• Instructions to follow: Restate the whole of the data below word for word, skipping the images.

--- Given data ---

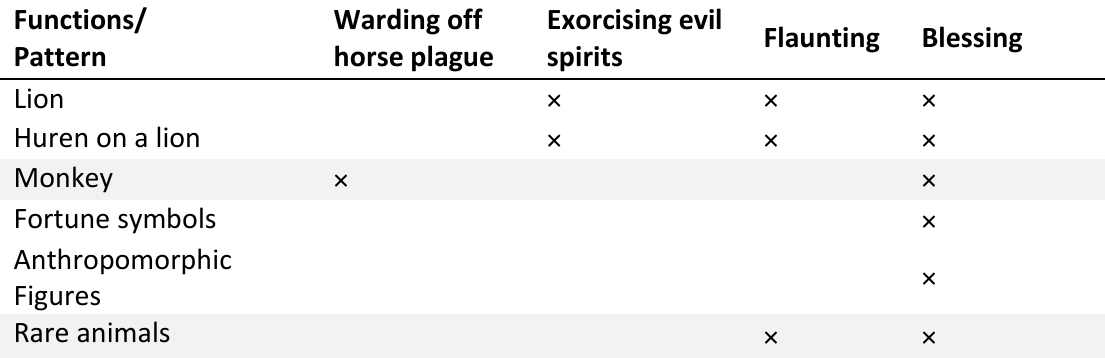
Table3. Symbolic functional comparison of different patterns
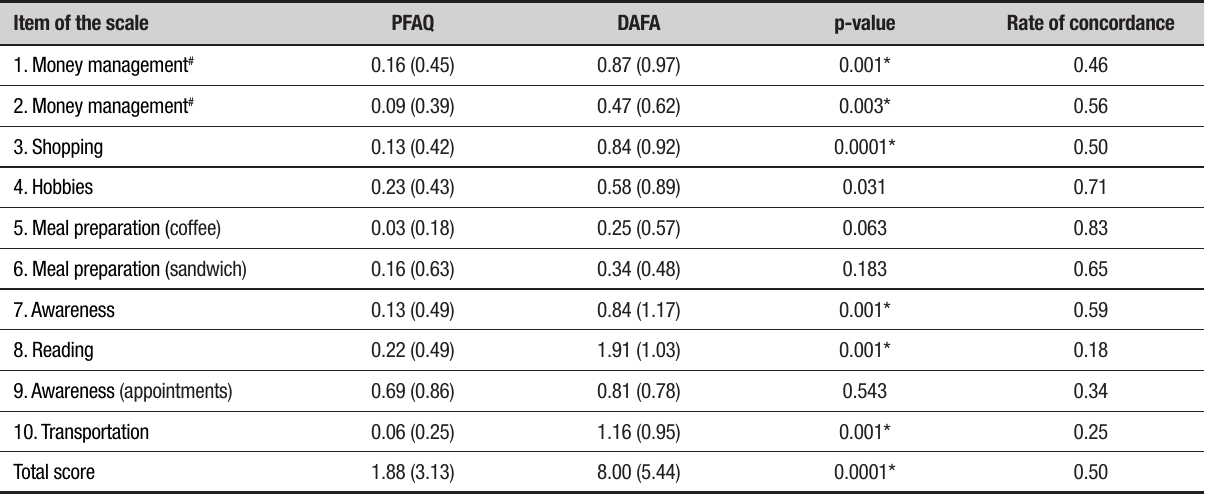
Table 2. Comparison between DAFA and PFAQ scores in PD patients with suspected mild dementia. Item of the scale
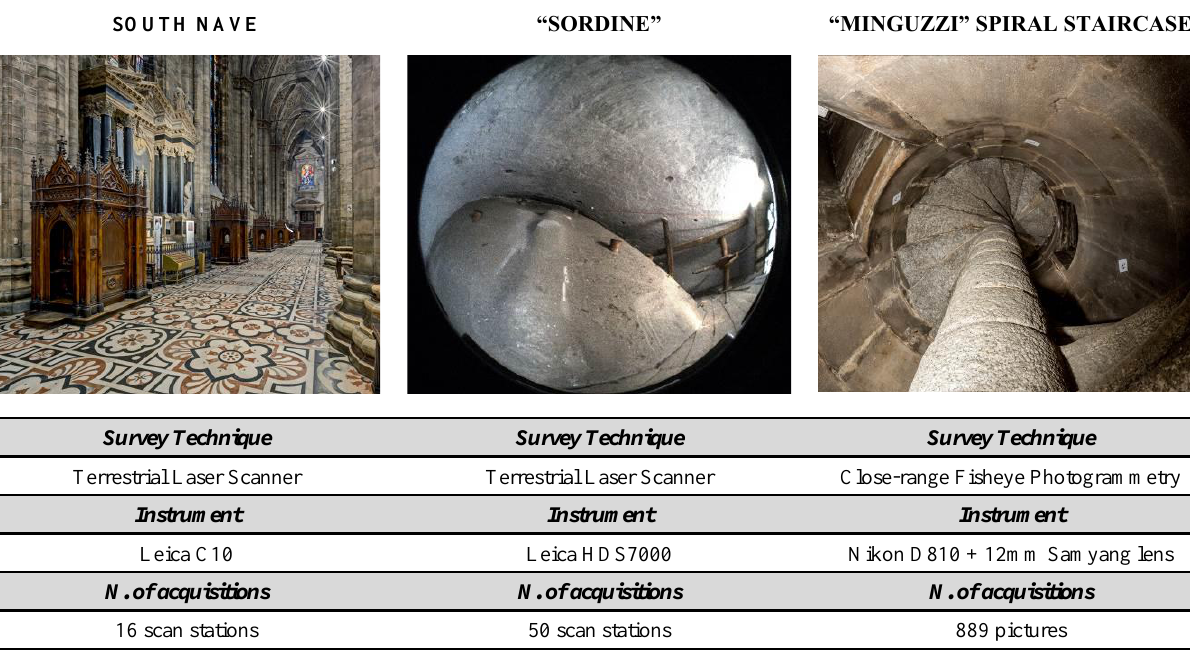
Figure 2. Milan Cathedral test areas with survey techniques used.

---

• Written response:
Table3. Symbolic functional comparison of different patterns
Table 2. Comparison between DAFA and PFAQ scores in PD patients with suspected mild dementia. Item of the scale
Figure 2. Milan Cathedral test areas with survey techniques used.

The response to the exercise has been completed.